[[ Material for this task, beginning ]]

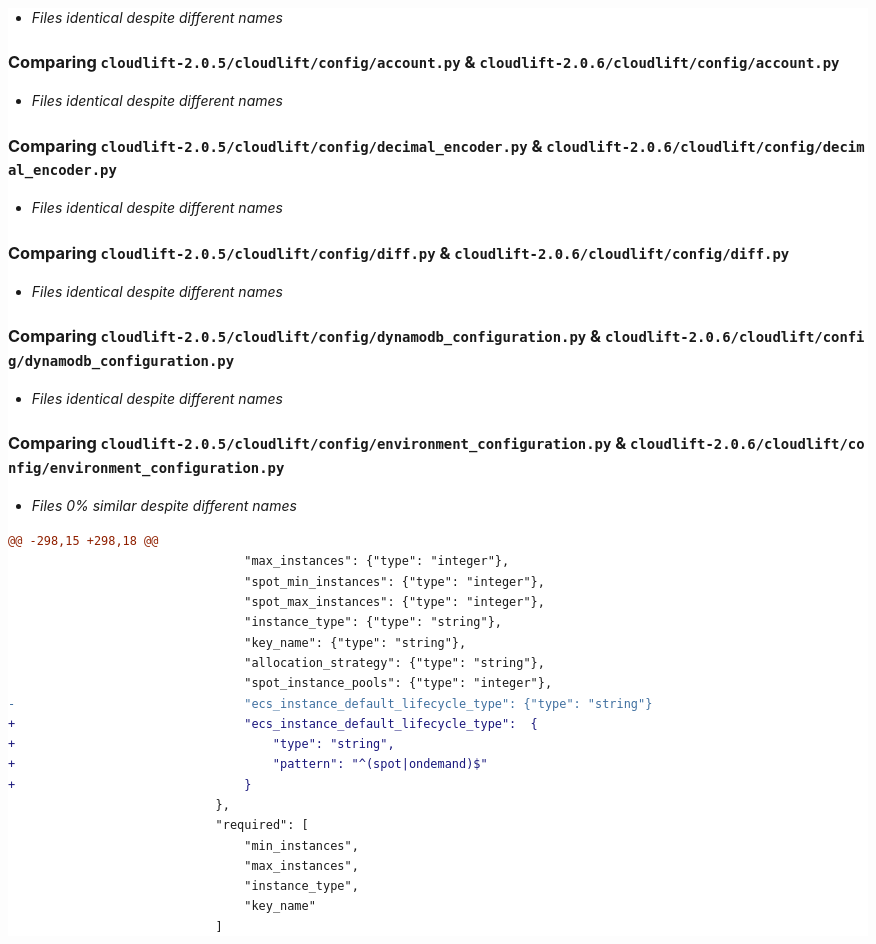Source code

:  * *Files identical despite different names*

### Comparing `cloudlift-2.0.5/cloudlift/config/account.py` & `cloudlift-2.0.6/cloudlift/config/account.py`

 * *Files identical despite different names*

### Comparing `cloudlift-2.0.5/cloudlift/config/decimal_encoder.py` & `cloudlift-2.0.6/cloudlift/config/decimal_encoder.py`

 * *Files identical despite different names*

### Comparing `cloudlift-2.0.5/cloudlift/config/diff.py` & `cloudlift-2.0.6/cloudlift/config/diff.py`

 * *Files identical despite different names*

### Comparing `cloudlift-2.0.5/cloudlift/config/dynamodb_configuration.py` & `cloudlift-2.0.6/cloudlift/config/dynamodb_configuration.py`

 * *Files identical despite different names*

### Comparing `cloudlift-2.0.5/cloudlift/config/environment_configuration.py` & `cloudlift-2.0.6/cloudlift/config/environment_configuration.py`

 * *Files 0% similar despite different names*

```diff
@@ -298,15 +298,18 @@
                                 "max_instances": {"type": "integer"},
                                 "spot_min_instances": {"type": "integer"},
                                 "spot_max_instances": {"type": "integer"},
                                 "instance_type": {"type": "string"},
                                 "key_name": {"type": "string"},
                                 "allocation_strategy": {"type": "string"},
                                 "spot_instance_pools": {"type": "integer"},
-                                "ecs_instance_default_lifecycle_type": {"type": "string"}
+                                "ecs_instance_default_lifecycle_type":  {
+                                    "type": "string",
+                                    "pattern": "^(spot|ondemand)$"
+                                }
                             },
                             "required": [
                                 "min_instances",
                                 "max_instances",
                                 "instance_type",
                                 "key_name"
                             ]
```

[[ Material for this task, end ]]

§ **What you should do**: In the copy you write, the data above must appear exactly, with no pictures.

§ **Problem solution**:
Source code

:  * *Files identical despite different names*

### Comparing `cloudlift-2.0.5/cloudlift/config/account.py` & `cloudlift-2.0.6/cloudlift/config/account.py`

 * *Files identical despite different names*

### Comparing `cloudlift-2.0.5/cloudlift/config/decimal_encoder.py` & `cloudlift-2.0.6/cloudlift/config/decimal_encoder.py`

 * *Files identical despite different names*

### Comparing `cloudlift-2.0.5/cloudlift/config/diff.py` & `cloudlift-2.0.6/cloudlift/config/diff.py`

 * *Files identical despite different names*

### Comparing `cloudlift-2.0.5/cloudlift/config/dynamodb_configuration.py` & `cloudlift-2.0.6/cloudlift/config/dynamodb_configuration.py`

 * *Files identical despite different names*

### Comparing `cloudlift-2.0.5/cloudlift/config/environment_configuration.py` & `cloudlift-2.0.6/cloudlift/config/environment_configuration.py`

 * *Files 0% similar despite different names*

```diff
@@ -298,15 +298,18 @@
                                 "max_instances": {"type": "integer"},
                                 "spot_min_instances": {"type": "integer"},
                                 "spot_max_instances": {"type": "integer"},
                                 "instance_type": {"type": "string"},
                                 "key_name": {"type": "string"},
                                 "allocation_strategy": {"type": "string"},
                                 "spot_instance_pools": {"type": "integer"},
-                                "ecs_instance_default_lifecycle_type": {"type": "string"}
+                                "ecs_instance_default_lifecycle_type":  {
+                                    "type": "string",
+                                    "pattern": "^(spot|ondemand)$"
+                                }
                             },
                             "required": [
                                 "min_instances",
                                 "max_instances",
                                 "instance_type",
                                 "key_name"
                             ]
```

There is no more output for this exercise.